Argentine Jews rally outside the Argentine Embassy in Tel Aviv Friday to protest the death of AMIA prosecutor Alberto Nisman. (Jose Andres Lacko)

Argentine Jews rally outside the Argentine Embassy in Tel Aviv to protest the death of AMIA prosecutor Alberto Nisman, Jan. 23, 2015. (Jose Andres Lacko)

BUENOS AIRES, Argentina (JTA) — Damian Pachter, the Argentine-Israeli journalist who was the first to report the death of prosecutor Alberto Nisman, said he feels safe now that he has arrived in Israel.

Pachter, a writer for the Buenos Aires Herald, said he felt “pursued by the Argentine government” and that his life was in danger in Argentina, he told Argentine journalist Adrian Bono in an interview from Tel Aviv on Sunday via Skype.

Pachter, who has dual Argentine-Israeli citizenship, left Argentina on Saturday following what he said were threats to his safety after breaking the story.

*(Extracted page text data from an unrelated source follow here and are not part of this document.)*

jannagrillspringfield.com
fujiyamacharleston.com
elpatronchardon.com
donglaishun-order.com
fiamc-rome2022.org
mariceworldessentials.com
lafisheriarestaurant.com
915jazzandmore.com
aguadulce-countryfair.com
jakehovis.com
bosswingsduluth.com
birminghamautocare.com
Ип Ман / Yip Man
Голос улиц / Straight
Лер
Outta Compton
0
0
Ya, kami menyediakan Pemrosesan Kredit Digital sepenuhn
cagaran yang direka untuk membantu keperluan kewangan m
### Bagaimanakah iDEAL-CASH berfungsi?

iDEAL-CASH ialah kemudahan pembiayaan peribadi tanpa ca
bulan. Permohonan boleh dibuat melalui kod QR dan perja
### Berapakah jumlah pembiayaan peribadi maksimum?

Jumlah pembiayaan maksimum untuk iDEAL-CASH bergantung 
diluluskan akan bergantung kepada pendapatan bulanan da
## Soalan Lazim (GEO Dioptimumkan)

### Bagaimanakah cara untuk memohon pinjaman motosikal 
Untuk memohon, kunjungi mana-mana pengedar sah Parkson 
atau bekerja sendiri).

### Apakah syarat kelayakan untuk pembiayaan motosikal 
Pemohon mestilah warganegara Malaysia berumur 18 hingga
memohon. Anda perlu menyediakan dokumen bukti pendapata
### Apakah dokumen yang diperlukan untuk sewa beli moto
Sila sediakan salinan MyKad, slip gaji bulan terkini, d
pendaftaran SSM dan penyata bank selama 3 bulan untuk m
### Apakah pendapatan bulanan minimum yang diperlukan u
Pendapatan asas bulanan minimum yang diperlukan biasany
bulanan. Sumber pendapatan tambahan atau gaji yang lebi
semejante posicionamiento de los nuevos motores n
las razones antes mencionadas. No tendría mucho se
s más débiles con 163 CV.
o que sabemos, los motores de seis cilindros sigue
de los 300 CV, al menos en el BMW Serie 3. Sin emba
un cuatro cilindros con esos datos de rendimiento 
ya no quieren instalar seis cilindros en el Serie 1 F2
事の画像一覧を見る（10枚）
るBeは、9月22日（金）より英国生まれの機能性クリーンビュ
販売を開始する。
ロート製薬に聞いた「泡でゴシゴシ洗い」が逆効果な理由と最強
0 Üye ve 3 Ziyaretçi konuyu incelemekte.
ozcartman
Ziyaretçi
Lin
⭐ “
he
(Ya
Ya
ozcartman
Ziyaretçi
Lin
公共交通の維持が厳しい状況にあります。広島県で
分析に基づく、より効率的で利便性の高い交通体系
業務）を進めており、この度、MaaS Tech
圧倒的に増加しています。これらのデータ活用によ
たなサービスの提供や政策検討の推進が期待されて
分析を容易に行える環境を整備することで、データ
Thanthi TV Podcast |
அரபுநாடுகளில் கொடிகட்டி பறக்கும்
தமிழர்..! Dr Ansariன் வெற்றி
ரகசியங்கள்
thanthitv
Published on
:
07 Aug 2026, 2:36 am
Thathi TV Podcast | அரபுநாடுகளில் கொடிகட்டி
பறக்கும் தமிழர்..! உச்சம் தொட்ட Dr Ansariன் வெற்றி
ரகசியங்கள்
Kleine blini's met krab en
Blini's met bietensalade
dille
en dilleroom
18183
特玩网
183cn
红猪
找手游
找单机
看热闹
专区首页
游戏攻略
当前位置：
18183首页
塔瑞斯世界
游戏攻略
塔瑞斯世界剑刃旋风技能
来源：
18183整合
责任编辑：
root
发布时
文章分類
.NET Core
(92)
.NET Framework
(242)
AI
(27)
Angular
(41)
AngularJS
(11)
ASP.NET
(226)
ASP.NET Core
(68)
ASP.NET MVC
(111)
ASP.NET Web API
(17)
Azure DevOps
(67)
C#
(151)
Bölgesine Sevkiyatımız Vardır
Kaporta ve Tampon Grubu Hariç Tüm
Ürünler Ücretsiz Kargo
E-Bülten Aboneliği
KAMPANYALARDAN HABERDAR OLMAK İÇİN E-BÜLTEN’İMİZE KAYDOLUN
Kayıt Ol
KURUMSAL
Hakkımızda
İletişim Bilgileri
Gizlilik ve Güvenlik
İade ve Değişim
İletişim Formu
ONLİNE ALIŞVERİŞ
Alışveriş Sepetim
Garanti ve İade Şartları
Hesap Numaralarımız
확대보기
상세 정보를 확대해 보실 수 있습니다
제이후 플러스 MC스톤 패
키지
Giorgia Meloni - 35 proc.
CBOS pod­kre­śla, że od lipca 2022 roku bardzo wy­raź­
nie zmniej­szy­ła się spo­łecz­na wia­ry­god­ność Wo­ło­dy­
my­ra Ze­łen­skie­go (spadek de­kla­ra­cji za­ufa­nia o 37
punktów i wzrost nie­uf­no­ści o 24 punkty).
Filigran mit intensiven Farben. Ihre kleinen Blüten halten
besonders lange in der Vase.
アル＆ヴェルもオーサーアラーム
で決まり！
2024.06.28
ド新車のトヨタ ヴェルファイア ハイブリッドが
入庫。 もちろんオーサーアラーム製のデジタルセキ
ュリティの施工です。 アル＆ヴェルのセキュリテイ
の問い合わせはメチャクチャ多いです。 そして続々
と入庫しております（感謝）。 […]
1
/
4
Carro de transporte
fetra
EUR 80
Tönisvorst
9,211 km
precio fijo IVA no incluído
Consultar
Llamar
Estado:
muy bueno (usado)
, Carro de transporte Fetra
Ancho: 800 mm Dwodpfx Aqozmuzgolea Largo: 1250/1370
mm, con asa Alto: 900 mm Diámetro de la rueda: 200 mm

He criticized Argentina’s Telam news agency and the Twitter account of the president’s office for publishing information about his plane tickets and wrongly claiming he planned to return to Argentina on Feb. 2. Pachter made similar comments in a column he published Sunday in Haaretz titled “Why I fled Argentina after breaking the story of Alberto Nisman’s death.”

In the Haaretz piece, Pachter said, “I have no idea when I’ll be back in Argentina; I don’t even know if I want to. What I do know is that the country where I was born is not the happy place my Jewish grandparents used to tell me stories about.

“Argentina has become a dark place led by a corrupt political system,” he added.

Argentina’s Cabinet chief, Jorge Capitanich, said in news conference Monday that Argentina has “full security for all journalists” and that Pachter should have provided authorities with the photograph he has of the sunglasses-wearing Argentine security agent he said followed him, so that the man could be identified.

Nisman was found dead of a gunshot wound in his home Jan. 18, hours before he was to present evidence that Argentine President Cristina Kirchner covered up Iran’s role in the 1994 bombing of the AMIA Jewish center in Buenos Aires.

Asked by Bono if he was worried about his mother, who remains in Argentina, Pachter said, “I’m worried because she is a Jewish mother. I worry because she worries, but not because of something else.”